Viewing the art of Abrar, one shares the enormous enjoyment the artist obviously relishes in the changing moods of colours. A self-taught artist in the tradition of Sadequain and Gulgee, Abrar freely delves into the romance of classical miniature painting, and fuses contemporary styles with stunning results. One discovers ethnic patterns, diverse textures and explosions of colours that are breath taking.
The artist's subject, a bejeweled and gracefully draped woman, is often the center of composition that includes a musical instrument or birds for company. Perhaps these cameos refer to the romantic period of the Emperor Jehangir when times were peaceful and lovers- together and apart- appeared to be a favored subject. Birds- the messengers of Mughal art- are familiars and obviously important to the sinuous forms that dominate the brilliant colouration and powerful textural interest of their settings.

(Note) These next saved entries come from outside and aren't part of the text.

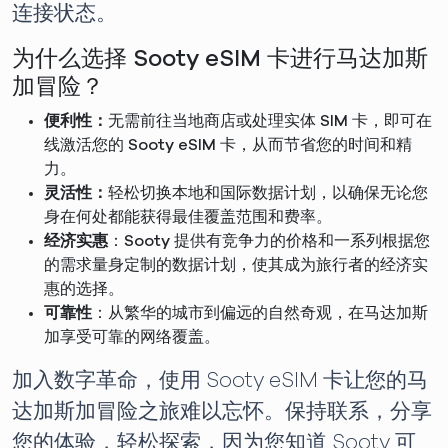
连接状态。
为什么选择 Sooty eSIM 卡进行马达加斯
加冒险？
便利性：
无需前往当地商店或处理实体 SIM 卡，即可在
线激活您的 Sooty eSIM 卡，从而节省您的时间和精
力。
灵活性：
轻松切换本地和国际数据计划，以确保无论您
身在何处都能获得最佳覆盖范围和费率。
经济实惠
：Sooty 提供有竞争力的价格和一系列根据您
的需求量身定制的数据计划，使其成为旅行者的经济实
惠的选择。
可靠性
：从繁华的城市到偏远的自然奇观，在马达加斯
加享受可靠的网络覆盖。
加入数字革命，使用 Sooty eSIM 卡让您的马
达加斯加冒险之旅难以忘怀。保持联系，分享
您的体验，轻松探索，因为您知道 Sooty 可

One painting in particular that includes a musical instrument has a rhythmic pattern that dances across the surface of the work. Here the linear detail that is important to the artist is much in evidence. In the center of the canvas the subject is seated on a wall composed of small dark tiles, the pattern intervenes with an exquisite blue vase and bright green leaves.
Abrar's work may be interpreted on historical or philosophical levels yet it is also the work of an imaginative min d and a deeply feeling creative individual. The artist related that his work is inspired by Urdu ghazals that are described as a poetic expression of the pain of separation from a loved one; certainly, in Abrar's work it appears that every painting is a poem.